Still, some people can swing between depression and mania quite quickly without a period of stability in the middle.
More than four mood swings in one year are known as ‘rapid cycling bipolar disorder,’ and some people who rapid cycle can have monthly, weekly, or even daily mood swings (sometimes called ‘ultra-rapid cycling’).
According to the latest Diagnostic and Statistical Manual of Mental Disorders or DSM IV, the typical symptoms of bipolar disorder are the following:
– Suicidal Thoughts
– Alcohol and Drug Abuse
Whereas other ‘unofficial’ symptoms include anxiety, low self-esteem, libido problems, and self-harm.
Bipolar Disorder is often Misdiagnosed
In one national survey, 70% of people with bipolar disorder were initially misdiagnosed. Why so?

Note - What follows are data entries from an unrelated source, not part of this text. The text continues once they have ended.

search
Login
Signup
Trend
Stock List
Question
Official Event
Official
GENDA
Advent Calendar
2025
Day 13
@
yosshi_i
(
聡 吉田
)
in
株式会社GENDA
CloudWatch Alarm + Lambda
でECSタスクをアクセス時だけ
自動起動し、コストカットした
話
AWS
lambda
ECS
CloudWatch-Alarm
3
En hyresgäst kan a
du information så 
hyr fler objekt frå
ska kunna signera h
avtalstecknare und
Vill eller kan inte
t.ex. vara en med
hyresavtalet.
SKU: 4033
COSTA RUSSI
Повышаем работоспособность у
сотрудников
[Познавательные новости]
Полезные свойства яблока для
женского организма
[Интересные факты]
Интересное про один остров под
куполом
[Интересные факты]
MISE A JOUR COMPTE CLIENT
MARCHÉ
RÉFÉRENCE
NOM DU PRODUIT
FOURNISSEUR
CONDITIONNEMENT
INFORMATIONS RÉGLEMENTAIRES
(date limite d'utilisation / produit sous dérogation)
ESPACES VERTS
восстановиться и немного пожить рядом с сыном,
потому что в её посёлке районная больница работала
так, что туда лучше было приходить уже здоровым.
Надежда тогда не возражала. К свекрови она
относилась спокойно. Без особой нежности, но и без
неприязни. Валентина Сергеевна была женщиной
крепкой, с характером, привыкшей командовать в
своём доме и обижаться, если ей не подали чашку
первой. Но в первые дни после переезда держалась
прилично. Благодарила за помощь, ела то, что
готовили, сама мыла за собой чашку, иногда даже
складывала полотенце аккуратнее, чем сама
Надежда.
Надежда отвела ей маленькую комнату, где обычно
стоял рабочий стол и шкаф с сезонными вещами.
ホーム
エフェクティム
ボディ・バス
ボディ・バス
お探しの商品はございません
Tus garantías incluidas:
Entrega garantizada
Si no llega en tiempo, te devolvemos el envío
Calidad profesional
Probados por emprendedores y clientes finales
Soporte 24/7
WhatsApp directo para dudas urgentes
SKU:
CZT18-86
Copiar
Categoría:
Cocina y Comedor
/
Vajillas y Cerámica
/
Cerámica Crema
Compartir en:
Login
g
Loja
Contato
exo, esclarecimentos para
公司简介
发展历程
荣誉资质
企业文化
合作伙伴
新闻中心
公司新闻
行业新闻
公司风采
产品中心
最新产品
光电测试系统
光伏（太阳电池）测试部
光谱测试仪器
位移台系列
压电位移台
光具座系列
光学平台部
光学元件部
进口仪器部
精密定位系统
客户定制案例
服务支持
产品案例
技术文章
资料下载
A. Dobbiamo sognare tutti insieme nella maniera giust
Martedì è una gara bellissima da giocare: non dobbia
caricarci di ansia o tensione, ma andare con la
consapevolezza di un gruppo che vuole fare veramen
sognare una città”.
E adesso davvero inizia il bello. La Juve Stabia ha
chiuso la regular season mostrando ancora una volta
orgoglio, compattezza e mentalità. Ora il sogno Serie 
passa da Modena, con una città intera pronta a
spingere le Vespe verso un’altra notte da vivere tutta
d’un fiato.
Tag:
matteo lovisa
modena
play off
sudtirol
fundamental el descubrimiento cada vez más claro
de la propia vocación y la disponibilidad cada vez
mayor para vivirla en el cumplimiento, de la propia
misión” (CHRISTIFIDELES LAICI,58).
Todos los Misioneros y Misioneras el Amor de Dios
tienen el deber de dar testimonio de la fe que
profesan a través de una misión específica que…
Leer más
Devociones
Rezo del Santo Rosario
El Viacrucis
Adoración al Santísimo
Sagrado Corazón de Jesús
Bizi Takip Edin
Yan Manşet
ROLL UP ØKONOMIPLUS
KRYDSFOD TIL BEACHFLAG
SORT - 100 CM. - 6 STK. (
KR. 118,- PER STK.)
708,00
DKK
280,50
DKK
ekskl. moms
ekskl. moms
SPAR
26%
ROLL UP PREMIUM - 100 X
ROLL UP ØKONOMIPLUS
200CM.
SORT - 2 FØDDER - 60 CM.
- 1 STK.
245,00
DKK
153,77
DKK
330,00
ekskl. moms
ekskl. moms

Well, the first clue that someone has bipolar disorder is often a depressive episode. If someone seeks help from their family doctor at this point, and if the patient mentions no mention of previous mania or a family history of bipolar disorder, the doctor is likely to make a diagnosis and suggest treatment for depression.
On the other hand, first experiences of mania are not always reported.
A manic episode, especially in the early stages, often feels so enjoyable that the person experiencing it can’t see the problem.
Their family and friends may be alarmed and try to intervene, but for the manic person, feeling euphoric and invincible, it seems as if everyone else is trying to spoil their fun: ‘Why should I go to the doctor? There’s nothing wrong with me!’
On average, someone with bipolarity has to consult four different doctors before making the correct diagnosis.
Andrea Sutcliffe, deputy chief executive of NICE, says: ‘ bipolar disorder often goes unrecognized or misdiagnosed. And concluded with, “more right ways still needs to be introduced to raise awareness of the condition and effective treatments.”
The Final Takeaway: Treatment of Bipolar Disorder
So, most of you must be thinking, what is the most effective way to treat bipolar disorder?
It can’t be said enough times that bipolar disorder is a lifelong condition like diabetes or asthma. The treatment for bipolar is the management of a chronic illness, not a permanent cure.
Hey! Don’t lose hope. This isn’t necessarily bad news.
So much more can be done nowadays to treat bipolar disorder successfully, reduce or remove symptoms, and help someone with a diagnosis live a happy and stable life.
Promoting a healthy lifestyle, taking the right medication, and taking good care of the patient will surely help prevent future relapse.